On the weekend of 9/10 August 2014, the Sonnentanz festival took place in Jonschwil. Some acts had to be uninvited at short notice for financial reasons. The festival ended with a deficit for the organiser. Following a decision of principle by the municipality of Jonschwil, it has since refrained from holding large events on the municipality's Degenau grounds. The reason given was the condition of the ground and the noise.

==Religion==
From the 2000 census, 1,942 or 62.0% are Roman Catholic, while 758 or 24.2% belonged to the Swiss Reformed Church. Of the remaining population, there are 31 individuals (or about 0.99% of the population) who belong to the Orthodox Church, and there are 40 individuals (or about 1.28% of the population) who belong to another Christian church. There are 112 (or about 3.57% of the population) who are Islamic.
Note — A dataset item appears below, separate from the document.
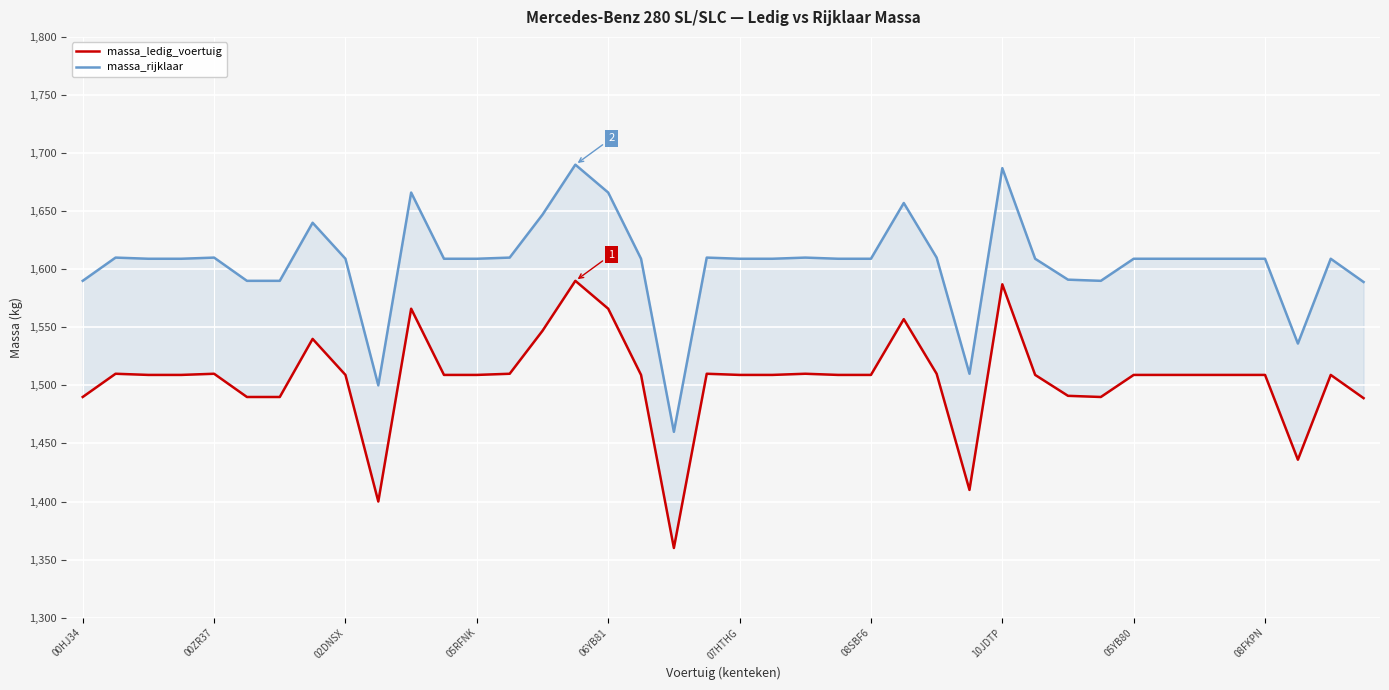

At which category is the sum across all series the highest?

15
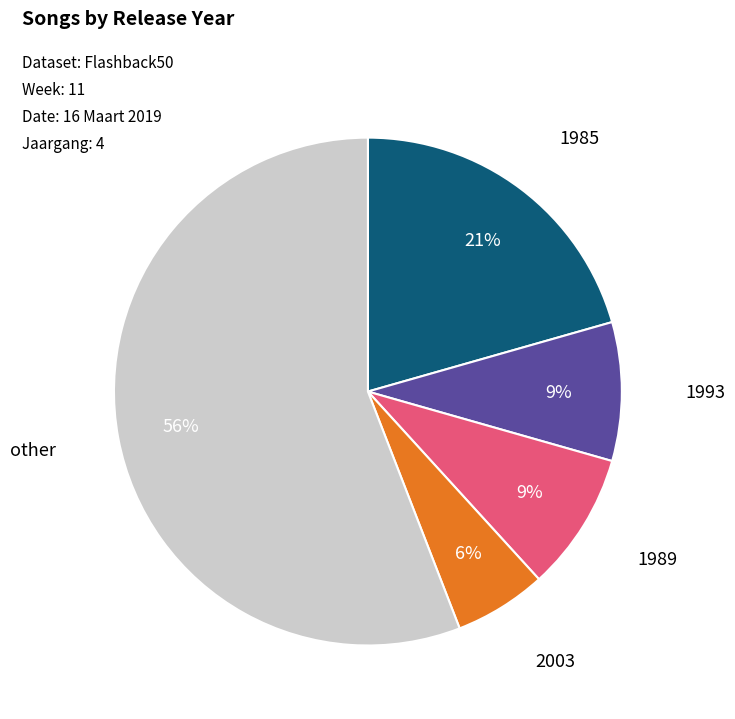

True or false: 1989 accounts for 21% of the total.

False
There are 7 individuals (or about 0.22% of the population) who belong to another church (not listed on the census), 145 (or about 4.63% of the population) belong to no church, are agnostic or atheist, and 99 individuals (or about 3.16% of the population) did not answer the question.

==Transportation==
The municipality is served by bus routes of PostBus Switzerland and RegioBus. There used to be a railway station in Schwarzenbach on the St. Gallen–Winterthur railway line but which closed in December 2013.